[Enunciado]
Transcreva do trecho fornecido a parte que começa em "A secretária da" e vai até "prioridade da pasta.", inclusive.

[Trecho fornecido]

* * * * * * * * *

Barbosa elogiou ainda o Ministério da Saúde do Brasil pelo recente lançamento da campanha de eliminação do câncer do colo de útero pela Secretaria de Saúde Indígena (Sesai), o que demonstra preocupação da pasta em atingir as populações mais vulneráveis e acometidas por esta doença.
O desenvolvimento de um teste de HPV para o Brasil também é bem-visto por ele, porque mostra o compromisso das partes interessadas em abordar, de forma sustentável, uma estratégia de apoiar os esforços de eliminação da doença no Brasil. “Espero que muito em breve possamos ter este teste molecular de HPV produzido no Brasil sendo oferecido pelo Fundo Estratégico da OPAS para todos os países da região, o que será uma grande contribuição do país para a eliminação do câncer do colo de útero”, completou.
“Devido ao alto comprometimento das partes interessadas e à forte vontade política no Brasil, tenho certeza de que o país será capaz de atingir as metas de 90% de cobertura com, pelo menos, uma dose de vacina contra o HPV, 70% de cobertura para testes de HPV em mulheres e 90% de cobertura para tratamento. Esse é o momento de trabalharmos ainda com mais afinco a Opas e o Ministério da Saúde do Brasil, todos os componentes do Sistema Único de Saúde do país, para que possamos avançar com esse grande objetivo de eliminar o câncer cérvico-uterino no país e na região das Américas”, concluiu.
A secretária da SVSA/MS (Vigilância em Saúde do Ministério da Saúde), Ethel Leonor Noia Maciel, que representou a ministra Nísia Trindade no encontro, reforçou que a vacinação contra o HPV e outras doenças é uma prioridade da pasta.

* * * * * * * * *

[Trechos do material]
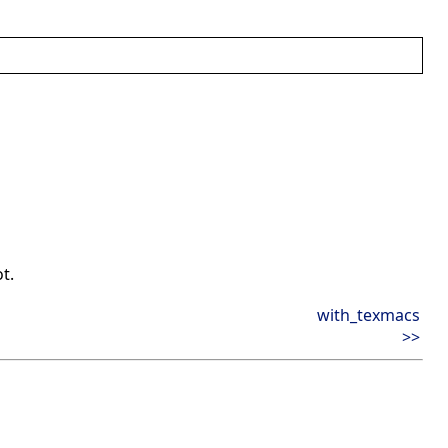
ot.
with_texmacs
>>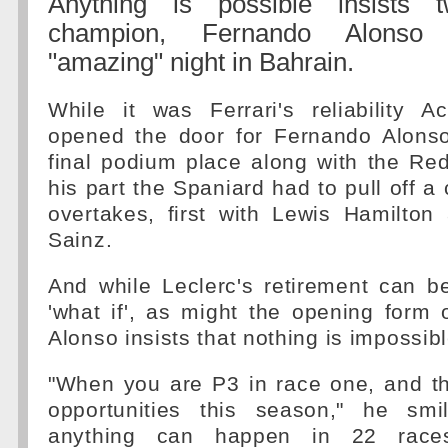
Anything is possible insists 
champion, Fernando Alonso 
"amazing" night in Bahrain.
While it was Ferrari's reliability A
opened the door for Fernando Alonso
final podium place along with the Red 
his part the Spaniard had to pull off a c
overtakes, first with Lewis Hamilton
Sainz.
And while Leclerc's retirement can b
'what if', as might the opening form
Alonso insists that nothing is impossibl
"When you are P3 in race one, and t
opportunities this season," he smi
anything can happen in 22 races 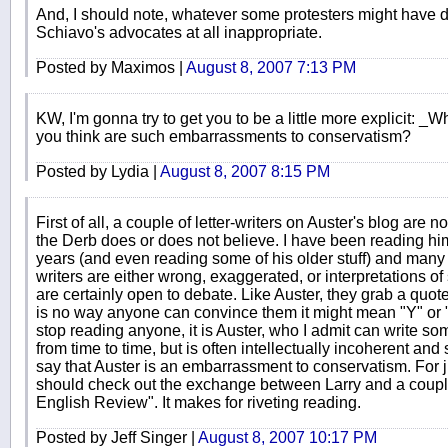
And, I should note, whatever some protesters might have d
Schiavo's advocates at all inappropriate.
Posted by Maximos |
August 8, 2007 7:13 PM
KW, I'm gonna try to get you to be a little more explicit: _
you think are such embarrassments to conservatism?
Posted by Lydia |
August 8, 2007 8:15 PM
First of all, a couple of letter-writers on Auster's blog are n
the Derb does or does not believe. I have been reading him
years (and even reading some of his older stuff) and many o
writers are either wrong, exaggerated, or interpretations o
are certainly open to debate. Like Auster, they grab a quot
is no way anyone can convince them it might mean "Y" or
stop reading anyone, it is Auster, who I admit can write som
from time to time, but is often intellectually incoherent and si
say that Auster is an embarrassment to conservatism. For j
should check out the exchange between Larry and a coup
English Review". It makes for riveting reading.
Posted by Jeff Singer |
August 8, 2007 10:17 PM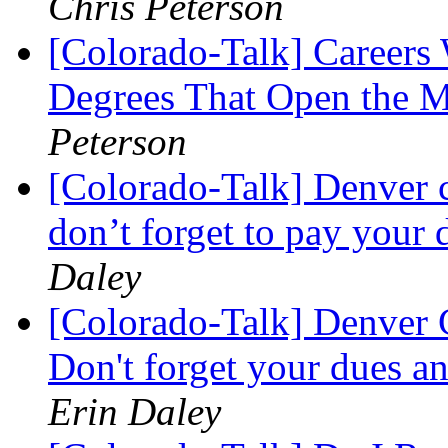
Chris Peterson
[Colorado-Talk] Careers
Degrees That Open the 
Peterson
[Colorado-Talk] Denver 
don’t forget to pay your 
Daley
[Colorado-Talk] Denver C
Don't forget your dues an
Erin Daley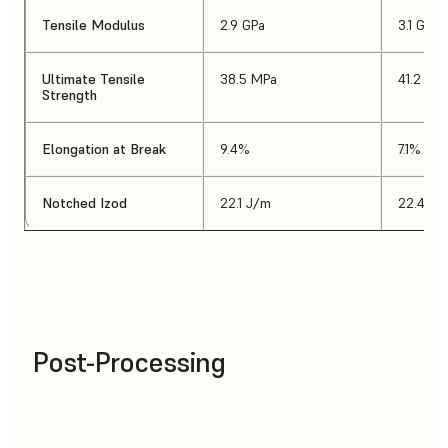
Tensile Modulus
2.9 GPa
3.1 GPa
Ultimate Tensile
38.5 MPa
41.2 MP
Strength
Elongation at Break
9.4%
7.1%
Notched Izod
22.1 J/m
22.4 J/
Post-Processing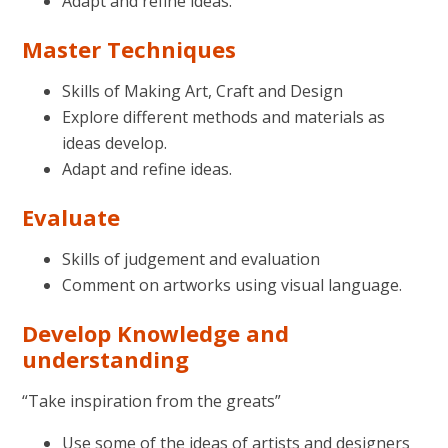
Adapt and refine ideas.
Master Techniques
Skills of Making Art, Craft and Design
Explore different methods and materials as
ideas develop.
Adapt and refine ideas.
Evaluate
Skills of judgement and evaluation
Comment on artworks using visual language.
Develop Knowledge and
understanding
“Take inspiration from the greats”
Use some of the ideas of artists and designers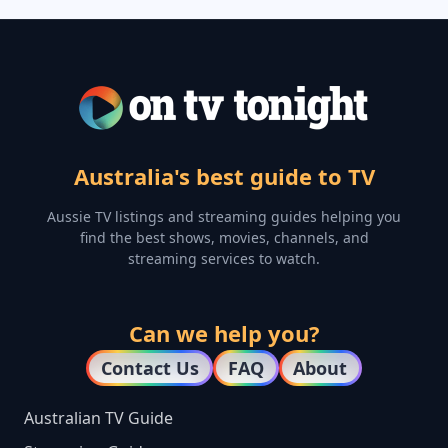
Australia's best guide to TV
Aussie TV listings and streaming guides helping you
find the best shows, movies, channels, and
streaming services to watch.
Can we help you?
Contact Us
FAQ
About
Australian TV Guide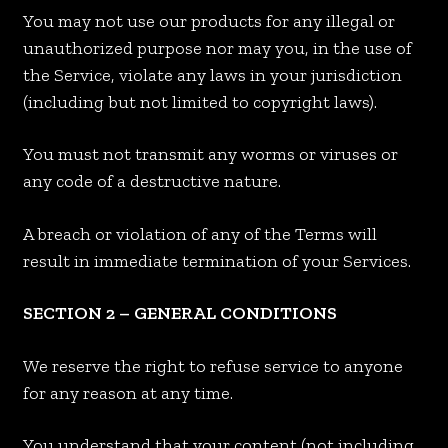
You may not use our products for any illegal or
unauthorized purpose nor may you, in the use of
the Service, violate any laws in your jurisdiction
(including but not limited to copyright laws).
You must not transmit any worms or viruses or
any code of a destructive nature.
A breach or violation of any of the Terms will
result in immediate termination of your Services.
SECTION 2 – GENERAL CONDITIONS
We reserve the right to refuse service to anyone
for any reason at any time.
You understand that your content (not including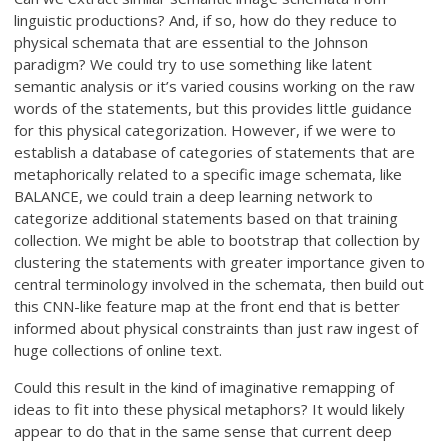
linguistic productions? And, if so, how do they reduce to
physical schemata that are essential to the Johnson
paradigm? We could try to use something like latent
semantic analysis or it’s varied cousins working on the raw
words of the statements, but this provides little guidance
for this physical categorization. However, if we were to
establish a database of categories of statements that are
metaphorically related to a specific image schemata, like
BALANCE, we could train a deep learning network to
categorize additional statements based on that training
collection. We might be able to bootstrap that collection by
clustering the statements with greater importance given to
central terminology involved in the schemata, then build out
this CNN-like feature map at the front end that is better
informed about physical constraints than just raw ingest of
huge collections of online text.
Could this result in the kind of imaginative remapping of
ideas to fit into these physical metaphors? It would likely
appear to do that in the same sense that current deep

* * * * * * * * *

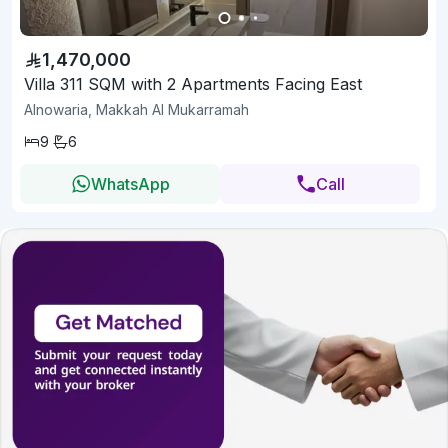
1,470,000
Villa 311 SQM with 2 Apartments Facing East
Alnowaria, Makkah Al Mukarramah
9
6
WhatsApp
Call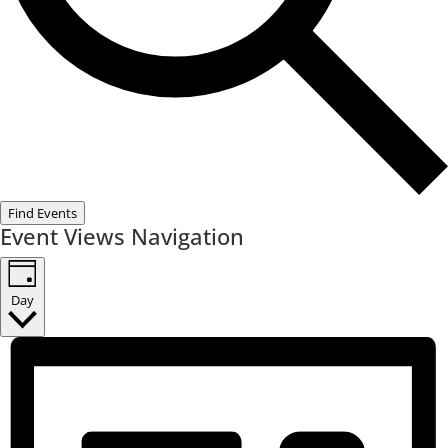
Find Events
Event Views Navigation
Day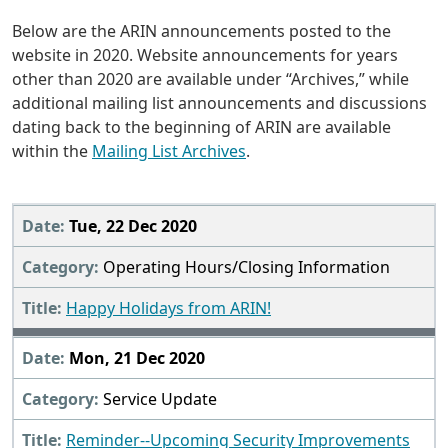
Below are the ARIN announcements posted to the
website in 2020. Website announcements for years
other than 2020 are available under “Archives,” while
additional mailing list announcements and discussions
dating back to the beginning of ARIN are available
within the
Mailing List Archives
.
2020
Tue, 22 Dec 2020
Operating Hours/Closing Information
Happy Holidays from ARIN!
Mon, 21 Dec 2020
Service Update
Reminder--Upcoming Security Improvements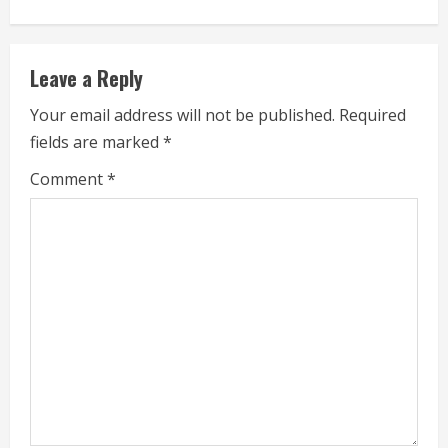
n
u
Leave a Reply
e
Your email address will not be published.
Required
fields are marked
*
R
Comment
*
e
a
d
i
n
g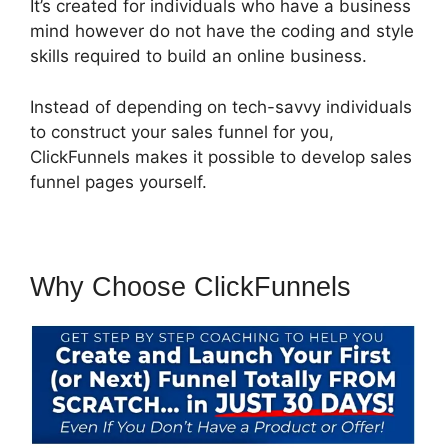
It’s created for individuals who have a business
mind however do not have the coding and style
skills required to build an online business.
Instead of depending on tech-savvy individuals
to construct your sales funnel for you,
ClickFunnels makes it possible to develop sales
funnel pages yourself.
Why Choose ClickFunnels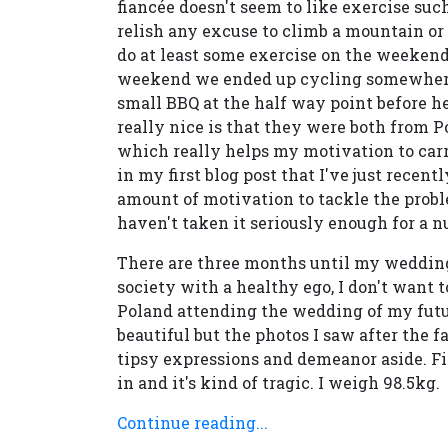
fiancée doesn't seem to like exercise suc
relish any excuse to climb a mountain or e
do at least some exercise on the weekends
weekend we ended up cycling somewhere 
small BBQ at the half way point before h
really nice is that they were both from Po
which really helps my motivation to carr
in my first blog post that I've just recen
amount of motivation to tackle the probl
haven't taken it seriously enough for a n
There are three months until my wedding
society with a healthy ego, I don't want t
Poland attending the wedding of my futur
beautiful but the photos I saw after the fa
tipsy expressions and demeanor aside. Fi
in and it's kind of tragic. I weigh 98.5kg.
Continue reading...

* * * * * * * * *

[Resposta do exercício]
A secretária da SVSA/MS (Vigilância em Saúde do Ministério da Saúde), Ethel Leonor Noia Maciel, que representou a ministra Nísia Trindade no encontro, reforçou que a vacinação contra o HPV e outras doenças é uma prioridade da pasta.